From Toolbox To Mother Board

4 years ago Showcase

As technology has changed automotive innovation, cars have become increasingly less mechanical and more like a rolling computer.  Technicians today are more like IT guys from the office.

It Started With The ECU.

Engine-based electronic control units (ECUs) were pioneers in automotive computers.  First mass-produced in the 1970s, ECUs aided basic engine functions like ignition timing and shifting.  Those “prototypes” enabled automotive engineers to use the ECU’s precision capabilities to build electronic fuel-injection systems, which paved the way for the production of complex engines with higher tolerance.

It Doesn’t Stop There.

ECUs have also made today’s active braking systems possible, including anti-lock brakes and features like traction control, where sensors are used to react to traction loss.  As active braking technology and the on-board computers that power them evolved, systems like electronic stability control (ESC) emerged and have been a mandatory safety feature on all new vehciles since 2012.

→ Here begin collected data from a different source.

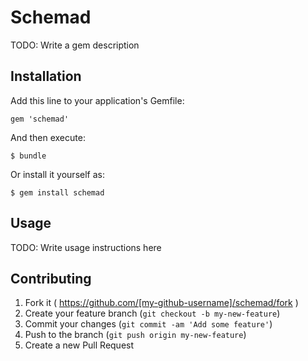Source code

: # Schemad

TODO: Write a gem description

## Installation

Add this line to your application's Gemfile:

    gem 'schemad'

And then execute:

    $ bundle

Or install it yourself as:

    $ gem install schemad

## Usage

TODO: Write usage instructions here

## Contributing

1. Fork it ( https://github.com/[my-github-username]/schemad/fork )
2. Create your feature branch (`git checkout -b my-new-feature`)
3. Commit your changes (`git commit -am 'Add some feature'`)
4. Push to the branch (`git push origin my-new-feature`)
5. Create a new Pull Request
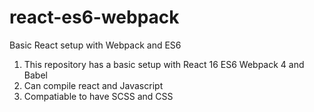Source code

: # react-es6-webpack
Basic React setup with Webpack and ES6

1. This repository has a basic setup with React 16 ES6 Webpack 4 and Babel 
2. Can compile react and  Javascript
3. Compatiable to have SCSS and CSS
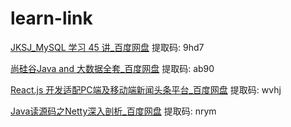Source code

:# learn-link

[JKSJ_MySQL 学习 45 讲_百度网盘](https://pan.baidu.com/s/113JKfc6gm5waZ0Qipuo-oQ) 提取码: 9hd7


 
[尚硅谷Java and 大数据全套_百度网盘]( https://pan.baidu.com/s/1aJ03ChrK-55yryQSEowvdg) 提取码: ab90        



[React.js 开发适配PC端及移动端新闻头条平台_百度网盘](https://pan.baidu.com/s/1zmUImuEupKdPFNUtjdCrEg) 提取码: wvhj



[Java读源码之Netty深入剖析_百度网盘](https://pan.baidu.com/s/13XUvuZ8w7QukzweodOjc9w) 提取码: nrym 

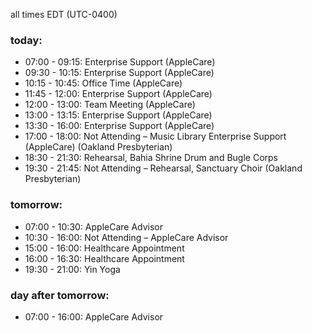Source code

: all times EDT (UTC-0400)

### today:

* 07:00 - 09:15: Enterprise Support (AppleCare)
* 09:30 - 10:15: Enterprise Support (AppleCare)
* 10:15 - 10:45: Office Time (AppleCare)
* 11:45 - 12:00: Enterprise Support (AppleCare)
* 12:00 - 13:00: Team Meeting (AppleCare)
* 13:00 - 13:15: Enterprise Support (AppleCare)
* 13:30 - 16:00: Enterprise Support (AppleCare)
* 17:00 - 18:00: Not Attending – Music Library Enterprise Support (AppleCare) (Oakland Presbyterian)
* 18:30 - 21:30: Rehearsal, Bahia Shrine Drum and Bugle Corps
* 19:30 - 21:45: Not Attending – Rehearsal, Sanctuary Choir (Oakland Presbyterian)

### tomorrow:

* 07:00 - 10:30: AppleCare Advisor
* 10:30 - 16:00: Not Attending – AppleCare Advisor
* 15:00 - 16:00: Healthcare Appointment 
* 16:00 - 16:30: Healthcare Appointment 
* 19:30 - 21:00: Yin Yoga

### day after tomorrow:

* 07:00 - 16:00: AppleCare Advisor
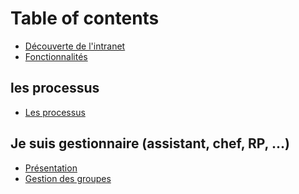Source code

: # Table of contents

* [Découverte de l'intranet](README.md)
* [Fonctionnalités](fonctionnalites.md)

## les processus

* [Les processus](les-processus/process.md)

<!-- ## Je suis étudiant

* [Présentation](je-suis-etudiant/intro.md)
* [Mon Emploi du temps](je-suis-etudiant/edt.md)
* [Mes notes](je-suis-etudiant/notes.md)
* [Mes rattrapages](je-suis-etudiant/rattrapage.md)
* [Mes absences](je-suis-etudiant/absences.md)

## Je suis enseignant

* [Présentation](je-suis-enseignant/intro.md)
* [Gestion des étudiants](je-suis-enseignant/gestion_etudiants.md)
* [Gestion des prévisionnels](je-suis-enseignant/gestion_previsionnel.md)
* [Emploi du temps](je-suis-enseignant/edt.md) -->

## Je suis gestionnaire (assistant, chef, RP, ...)

* [Présentation](je-suis-gestionnaire-assistant-chef-rp-.../intro.md)
* [Gestion des groupes](je-suis-gestionnaire-assistant-chef-rp-.../groupes.md)
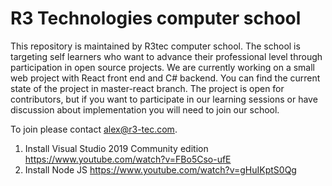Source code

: # R3 Technologies computer school
This repository is maintained by R3tec computer school. The school is targeting self learners who want to advance their professional level through participation in open source projects.
We are currently working on a small web project with React front end and C# backend. You can find the current state of the project in master-react branch. The project is open for contributors, but if you want to participate in our learning sessions or have discussion about implementation you will need to join our school.

To join please contact alex@r3-tec.com. 

1. Install Visual Studio 2019 Community edition https://www.youtube.com/watch?v=FBo5Cso-ufE
2. Install Node JS https://www.youtube.com/watch?v=gHuIKptS0Qg
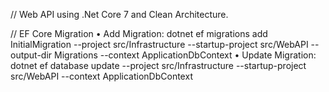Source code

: // Web API using .Net Core 7 and Clean Architecture.


// EF Core Migration
    • Add Migration: dotnet ef migrations add InitialMigration --project src/Infrastructure --startup-project src/WebAPI --output-dir Migrations --context ApplicationDbContext
    • Update Migration: dotnet ef database update --project src/Infrastructure --startup-project src/WebAPI --context ApplicationDbContext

CPUs As Far As The Eye Can See…

Today, the average vehicle can have over 50 central processing units (CPUs) embedded into its operation – from ride handling and braking to on-board entertainment and communication.

Sonar. Radar. And Laser-Focused on Safety.

Now sophisticated enough to take split-second control of steering and braking, on-board computer safety systems began to use sonars, radars and lasers to “see” and react to potential safety hazards via blind-spot, lane-change, parking and collision warning systems.  These clever computers are so well tuned that now, they can also be made responsible for fully parking the vehicle – using many vehicle functions in tandem, including steering, throttle and braking.

Lest We Forget The Phones. The Games. The Movies. The Maps. Etc.

There’s no end to the in-cabin technology that has quickly gone from luxury to necessity in today’s automobile.  In-vehicle entertainment started with AM radio (first introduced in 1922 and became a mainstay in the 1930s).  Since that time, and largely post-2000, on-board computers have given way to everything from in-cabin movies to gaming, and an entire host of internet and Bluetooth (R) capabilities.

The Sky’s The Limit.

The technology between cars and lanes is largely similar, and it’s the catalyst for automated vehicles.  Think about it.  Part of what makes air travel so safe are the radars that say there are no other planes intruding in others’ airspace.  With autonomy on the horizon, and considering that roads are more crowded than the sky, the technological advancements that are making their way into automobiles now are as sophisticated as what we are seeing in the air.